Impôts locatifs : comment se prémunir contre les impayés

La question des loyers impayés est une source d’inquiétude pour de nombreux bailleurs en France. En effet, la perspective de ne plus percevoir de loyers tout en continuant à rembourser un crédit immobilier peut s’avérer angoissante. De surcroît, un logement vacant peut également se dégrader, entraînant des coûts supplémentaires pour le propriétaire.

EN BREF

  • 3 à 4 % des baux de location rencontrent des impayés.
  • Les expulsions liées aux loyers impayés ont augmenté de 27 % en 2025.
  • Les départs à la cloche de bois ont progressé de 11,7 % en un an.

Selon Loïc Cantin, président de la Fédération nationale de l’immobilier (Fnaim), bien que ce phénomène soit préoccupant, il reste relativement rare. Les statistiques indiquent qu’environ un locataire sur 30 fait face à des impayés. Toutefois, le suivi de ces incidents est complexe, car de nombreux locataires parviennent à régulariser leur situation.

Les dernières données fournies par l’Observatoire national des impayés de loyers révèlent une tendance inquiétante. En 2025, le nombre de consultations pour des dettes locatives auprès des agences départementales d’information sur le logement (Adil) a augmenté de 34 % par rapport à 2022. Cette montée en flèche des demandes de conseils et d’assistance témoigne d’une situation de plus en plus préoccupante pour les bailleurs.

En parallèle, la Chambre nationale des commissaires de justice (CNCJ) a signalé une hausse de 27 % des expulsions liées aux impayés de loyer en 2025, avec environ 30 000 ménages concernés. Cette situation s’accompagne également d’une augmentation de 2,4 % des impayés, avec 175 000 commandements de payer délivrés aux locataires. Il convient cependant de mettre en perspective ces chiffres avec les 15 millions de logements actuellement en location en France.

Un autre phénomène préoccupant est celui des « départs à la cloche de bois », où les locataires quittent leur logement sans préavis, ni état des lieux, ni notification au propriétaire. En 2025, ce type d’abandon a augmenté de 11,7 %, entraînant la rédaction de 6 000 procès-verbaux de constat d’abandon de logement.

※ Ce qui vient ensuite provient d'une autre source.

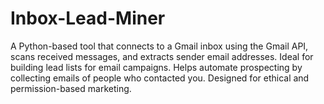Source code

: # Inbox-Lead-Miner
A Python-based tool that connects to a Gmail inbox using the Gmail API, scans received messages, and extracts sender email addresses. Ideal for building lead lists for email campaigns. Helps automate prospecting by collecting emails of people who contacted you. Designed for ethical and permission-based marketing.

Face à ces défis, il est essentiel pour les bailleurs d’adopter des stratégies de prévention. La sélection rigoureuse des locataires est primordiale. Il est conseillé de demander des garanties telles que des fiches de paie, des avis d’imposition et des références. Connaître le profil de votre locataire peut vous éviter de nombreux tracas.

De plus, il est recommandé de souscrire à une assurance loyer impayé, qui peut couvrir les pertes financières en cas de défaillance du locataire. Cette protection peut s’avérer précieuse, même si elle nécessite le paiement d’une prime.

Les bailleurs peuvent également envisager de mettre en place des solutions de paiement automatisé, facilitant ainsi la gestion des loyers. En effet, un prélèvement automatique peut réduire les risques de retard de paiement en instaurant une routine de versement.

Enfin, il est crucial de rester informé des évolutions législatives concernant les droits des propriétaires et des locataires. En cas de litige, il est recommandé de consulter un professionnel pour obtenir des conseils juridiques adaptés à votre situation.

En somme, bien que le risque d’impayés soit une réalité pour de nombreux bailleurs, des mesures préventives peuvent atténuer cette préoccupation. En adoptant une approche proactive, il est possible de réduire considérablement le risque de loyers impayés et de garantir la pérennité de votre investissement locatif.